Seems that there is no cached entries for 38.145.72.195/32?

server_B: $ ip neigh show ( I have filtered some unrelated entries ) 10.105.1.30 dev enp4s0f0 lladdr 40:9e:a4:8b:2c:07 REACHABLE 10.105.1.32 dev enp4s0f1 lladdr e4:f2:7c:1f:2f:e7 REACHABLE fe80::429e:a4ff:fe8b:2c07 dev enp4s0f0 lladdr 40:9e:a4:8b:2c:07 router STALE fe80::e6f2:7cff:fe1f:2fe7 dev enp4s0f1 lladdr e4:f2:7c:1f:2f:e7 router STALE

You state that the VIP is 38.145.72.224/32. If it really is a /32 subnet, i.e. no other device exists on that subnet, how are the routers supposed to discover the MAC address to use to forward packets to the VIP? More specifically, what subnet do you have configured that server_A, server_B and your TOR routers are all in that will allow packets to be forwarded to 38.145.72.224?

This VIP is just a fake ip for now, what confused me is that why VRRP cannot migrate this VIP between em5 interfaces. If this issue I post can be solved, then we will obtain the VIP from the reserved valid network segment and announce it in the network via BGP, which is similar to em5's private ip announced as a public ip via BGP.

pqarmitage commented 2 days ago

Seems that there is no cached entries for 38.145.72.195/32?

This is not a keepalived matter and is something that you will need to resolve in respect of your network configuration.
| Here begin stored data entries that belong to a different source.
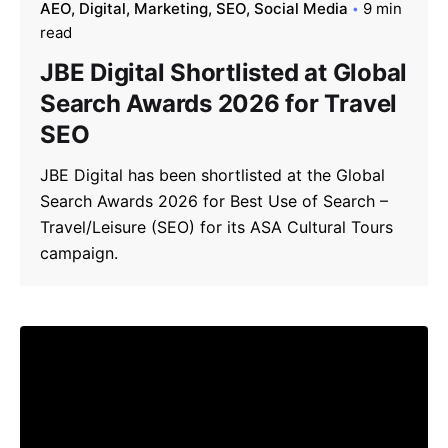
AEO
Digital
Marketing
SEO
Social Media
9 min
read
JBE Digital Shortlisted at Global
Search Awards 2026 for Travel
SEO
JBE Digital has been shortlisted at the Global
Search Awards 2026 for Best Use of Search –
Travel/Leisure (SEO) for its ASA Cultural Tours
campaign.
I am therefore now closing this issue.

hengqiali commented 2 days ago

Seems that there is no cached entries for 38.145.72.195/32?

This is not a keepalived matter and is something that you will need to resolve in respect of your network configuration. I am therefore now closing this issue.

Ok, thanks for your reply. One more thing I want to confirm is that, does vrrp packets generated from keepalived will go through the whole kernel network stack and check the kernel routings? Thank you in advance.

pqarmitage commented 2 days ago

Yes, the vrrp packets go through the full IP kernel stack, and so will follow the kernel routing. We also, in some circumstances, use nftables/iptables to control packets, so it is fully using that part of the stack too. If the VRRP packets are being sent via multicast (which is not the case in your configuration), then the packets are marked as DONTROUTE, in order to comply with the VRRP RFC.